- Developer: Sublogic
- Publisher: Microsoft
- Designer: Bruce Artwick
- Series: Microsoft Flight Simulator
- Platform: IBM PC
- Release: November 1982
- Genre: Flight simulation
- Mode: Single-player

= Microsoft Flight Simulator (1982 video game) =

Flight simulation video game

Microsoft Flight Simulator is a 1982 flight simulation video game, released in November 1982 for the IBM PC by Microsoft, developed by Bruce Artwick of Sublogic. It is the first installment in the Microsoft Flight Simulator series, and was developed from Artwick's earlier FS1 Flight Simulator.

The game allows the player to fly a Cessna 182 Skylane across four US regions, and features a World War I aerial combat mode set in Europe. Early versions were widely used as a benchmark test for PC compatibility.

Upon release, the game received positive reviews from the gaming press, with critics praising its realism and technical achievement. It sold approximately 800,000 copies in its first five years. In 2021, Microsoft Flight Simulator was inducted into The Strong National Museum of Play's World Video Game Hall of Fame.

==Gameplay==

This image is of Microsoft Flight Simulator displaying color on a composite monitor. The game does have support for RGB monitors, but in monochrome only.

In Microsoft Flight Simulator, the player flies a Cessna 182 Skylane in one of four US regions: Chicago, Los Angeles, New York City, or Seattle. The starting airport is Meigs Field in Chicago, with a view of the city skyline to the left and Lake Michigan to the right. It would remain the default airport in future versions of Microsoft Flight Simulator, until the real airport was closed in 2003.

There is also a "Europe 1917" mode which is similar to the "British Ace" mode of FS1 Flight Simulator. This mode has the player flying a Sopwith Camel in a grid-divided area with mountains on two sides. They can declare war and fire at enemy aircraft.

==Development==
In 1981, Microsoft contacted Bruce Artwick of Sublogic, the creator of FS1 Flight Simulator, to develop a new flight simulator for IBM compatible PCs. This version was released in November 1982 as Microsoft Flight Simulator. It featured an improved graphics engine, variable weather and time of day, and a new coordinate system (used by all subsequent versions up to version 5). It was later updated and ported to other home computers as Flight Simulator II, published by Sublogic.

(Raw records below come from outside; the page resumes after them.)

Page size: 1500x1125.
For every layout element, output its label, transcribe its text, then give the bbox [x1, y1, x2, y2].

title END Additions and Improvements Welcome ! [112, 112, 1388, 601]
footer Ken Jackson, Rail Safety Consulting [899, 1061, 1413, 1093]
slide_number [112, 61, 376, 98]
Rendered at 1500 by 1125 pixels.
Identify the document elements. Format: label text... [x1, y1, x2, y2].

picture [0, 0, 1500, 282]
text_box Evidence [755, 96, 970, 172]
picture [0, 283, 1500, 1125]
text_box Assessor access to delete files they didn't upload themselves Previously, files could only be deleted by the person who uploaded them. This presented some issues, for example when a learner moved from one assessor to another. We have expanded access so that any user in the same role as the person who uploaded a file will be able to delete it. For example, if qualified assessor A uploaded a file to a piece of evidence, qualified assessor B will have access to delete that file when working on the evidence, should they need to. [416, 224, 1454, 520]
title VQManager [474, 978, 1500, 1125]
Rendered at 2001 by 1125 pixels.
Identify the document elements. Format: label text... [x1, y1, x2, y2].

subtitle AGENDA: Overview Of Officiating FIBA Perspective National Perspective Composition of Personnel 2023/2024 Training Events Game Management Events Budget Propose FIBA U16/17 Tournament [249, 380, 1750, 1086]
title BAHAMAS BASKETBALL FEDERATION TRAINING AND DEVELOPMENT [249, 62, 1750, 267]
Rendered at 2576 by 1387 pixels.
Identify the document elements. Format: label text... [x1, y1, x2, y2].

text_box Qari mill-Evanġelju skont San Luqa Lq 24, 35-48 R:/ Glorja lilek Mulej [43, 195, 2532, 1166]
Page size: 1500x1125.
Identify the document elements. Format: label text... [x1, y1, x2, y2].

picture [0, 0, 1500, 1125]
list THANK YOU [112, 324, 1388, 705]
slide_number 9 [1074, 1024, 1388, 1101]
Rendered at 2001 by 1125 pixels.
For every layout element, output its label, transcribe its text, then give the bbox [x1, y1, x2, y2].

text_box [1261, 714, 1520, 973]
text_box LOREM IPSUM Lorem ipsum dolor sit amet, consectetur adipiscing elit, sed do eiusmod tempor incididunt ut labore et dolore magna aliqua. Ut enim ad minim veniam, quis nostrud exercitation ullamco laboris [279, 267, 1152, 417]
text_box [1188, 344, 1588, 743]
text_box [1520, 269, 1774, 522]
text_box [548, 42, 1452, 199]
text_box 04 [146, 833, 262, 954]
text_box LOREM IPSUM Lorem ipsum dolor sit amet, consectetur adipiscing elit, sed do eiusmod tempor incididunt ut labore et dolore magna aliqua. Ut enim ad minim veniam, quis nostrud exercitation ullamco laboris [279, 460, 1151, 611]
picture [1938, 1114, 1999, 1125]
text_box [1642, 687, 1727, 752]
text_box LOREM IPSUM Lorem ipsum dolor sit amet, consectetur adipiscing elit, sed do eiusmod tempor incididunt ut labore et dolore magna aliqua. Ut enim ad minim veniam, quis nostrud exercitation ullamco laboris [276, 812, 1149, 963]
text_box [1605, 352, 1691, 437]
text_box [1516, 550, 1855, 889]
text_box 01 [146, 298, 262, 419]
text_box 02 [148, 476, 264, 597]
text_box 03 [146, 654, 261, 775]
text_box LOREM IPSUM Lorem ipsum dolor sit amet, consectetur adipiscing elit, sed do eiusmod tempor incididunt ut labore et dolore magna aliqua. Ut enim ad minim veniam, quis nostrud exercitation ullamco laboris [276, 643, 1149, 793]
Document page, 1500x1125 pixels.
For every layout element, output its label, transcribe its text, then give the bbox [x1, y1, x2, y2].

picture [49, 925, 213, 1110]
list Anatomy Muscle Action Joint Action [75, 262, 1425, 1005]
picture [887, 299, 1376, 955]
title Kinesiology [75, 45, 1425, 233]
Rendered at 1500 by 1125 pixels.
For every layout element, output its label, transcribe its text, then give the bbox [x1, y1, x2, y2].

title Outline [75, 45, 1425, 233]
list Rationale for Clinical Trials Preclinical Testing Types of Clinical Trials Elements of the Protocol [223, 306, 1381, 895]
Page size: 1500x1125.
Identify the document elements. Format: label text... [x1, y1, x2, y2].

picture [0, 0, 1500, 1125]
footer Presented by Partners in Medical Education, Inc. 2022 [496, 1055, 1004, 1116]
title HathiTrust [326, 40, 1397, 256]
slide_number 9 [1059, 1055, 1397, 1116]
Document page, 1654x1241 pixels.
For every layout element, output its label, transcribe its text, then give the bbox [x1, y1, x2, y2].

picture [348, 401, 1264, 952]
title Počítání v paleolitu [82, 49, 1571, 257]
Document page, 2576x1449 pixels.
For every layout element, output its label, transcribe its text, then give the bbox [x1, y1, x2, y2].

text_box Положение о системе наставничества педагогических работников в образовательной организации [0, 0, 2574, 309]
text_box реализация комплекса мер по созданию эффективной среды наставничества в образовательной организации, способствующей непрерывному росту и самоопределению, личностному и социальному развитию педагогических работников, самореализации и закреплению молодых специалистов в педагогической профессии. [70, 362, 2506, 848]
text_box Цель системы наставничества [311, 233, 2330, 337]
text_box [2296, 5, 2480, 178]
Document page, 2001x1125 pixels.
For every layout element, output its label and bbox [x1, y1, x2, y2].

Advertisements claimed "If flying your IBM PC got any more realistic, you'd need a license", and promised "a full-color, out-the-window flight display". Early versions of Microsoft Flight Simulator were used as a test for PC compatibility. If a computer could run Microsoft Flight Simulator and Lotus 1-2-3, it was 100% IBM PC-compatible. (Note: Attributed to multiple references:)

==Reception==
Microsoft Flight Simulator was positively received by the gaming press upon its release. Will Fastie, writing for Creative Computing, praised Microsoft for choosing to publish the title, calling it a classic program unlike anything else on the market. Jay Marrone of SoftSide described it as an entertaining program for anyone with an interest in aviation. Hartley G. Lesser of Electronic Fun with Computers & Games praised its realism, writing that the simulator felt as though it genuinely replicated the experience of flying a Cessna. Stan Miastkowski, reviewing the game for Byte, called it a remarkable technical accomplishment by its programmer.

The game sold about 800,000 copies in its first five years. In 2021, The Strong National Museum of Play inducted Microsoft Flight Simulator into its World Video Game Hall of Fame.